And, speaking of the National Guard, the government and the military in FTWD are shown to act in bad faith in every single case. They lie. They kidnap. They murder civilians in cold blood. They sneer at the people they're supposed to be protecting.
With a lighter touch, and some sense of balance, this sort of thing might work. The Walking Dead (especially the comic series) raises a lot of questions about the intersection of liberty and safety and the nature of governmental authority. With this group of writers, though, Fear the Walking Dead's take on the government seems aimed at those who find Alex Jones and Infowars to be too subtle and nuanced.
In the end, we're left with a mess. Civilization has collapsed, the National Guard has abandoned ship, and it's hard to see how the next season won't just be West Coast Walking Dead.
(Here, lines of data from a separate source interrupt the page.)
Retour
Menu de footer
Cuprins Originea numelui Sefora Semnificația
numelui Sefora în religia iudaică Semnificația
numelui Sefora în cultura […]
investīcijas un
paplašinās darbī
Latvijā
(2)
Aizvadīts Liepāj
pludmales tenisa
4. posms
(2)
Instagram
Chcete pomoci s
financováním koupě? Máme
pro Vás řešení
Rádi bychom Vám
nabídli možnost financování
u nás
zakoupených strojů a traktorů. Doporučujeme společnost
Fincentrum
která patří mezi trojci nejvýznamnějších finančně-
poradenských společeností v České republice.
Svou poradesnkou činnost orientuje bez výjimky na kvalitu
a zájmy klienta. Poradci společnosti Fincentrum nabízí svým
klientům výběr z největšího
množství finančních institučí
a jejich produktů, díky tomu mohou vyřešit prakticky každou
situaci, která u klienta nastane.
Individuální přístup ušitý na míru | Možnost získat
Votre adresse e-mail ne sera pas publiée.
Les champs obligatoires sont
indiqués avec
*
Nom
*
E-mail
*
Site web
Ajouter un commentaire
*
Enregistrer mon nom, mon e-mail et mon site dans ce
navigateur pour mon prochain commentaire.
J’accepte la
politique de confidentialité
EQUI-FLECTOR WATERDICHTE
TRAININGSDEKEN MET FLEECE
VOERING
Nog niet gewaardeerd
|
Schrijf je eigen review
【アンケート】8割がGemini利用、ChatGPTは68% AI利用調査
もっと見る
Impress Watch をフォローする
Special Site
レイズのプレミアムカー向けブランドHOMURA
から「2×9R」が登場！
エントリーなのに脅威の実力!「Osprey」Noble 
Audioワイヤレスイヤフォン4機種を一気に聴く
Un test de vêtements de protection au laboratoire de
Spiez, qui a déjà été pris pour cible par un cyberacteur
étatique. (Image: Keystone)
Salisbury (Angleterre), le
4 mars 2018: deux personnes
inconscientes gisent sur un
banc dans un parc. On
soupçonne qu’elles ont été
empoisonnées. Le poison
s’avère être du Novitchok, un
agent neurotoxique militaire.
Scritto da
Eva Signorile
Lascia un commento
The show has been mindlessly entertaining, with some good moments of suspense, but it seems unlikely to generate any characters that we care about as much as the characters in its parent show (Travis and Daniel are becoming more unlikable with every episode), and completely incapable of delivering a coherent picture of the onset of the zombie apocalypse. Instead of showing us realistic characters reacting to an unbelievably horrifying scenario, we've been given a bunch of half-drawn caricatures running around at the whims of the show's creators to satisfy the demands of the plot.
I'll still be watching tonight, and I'll tune in again next summer to see where they go from here, but it's looking less and less likely that this show will capture lightning in a bottle for a second time.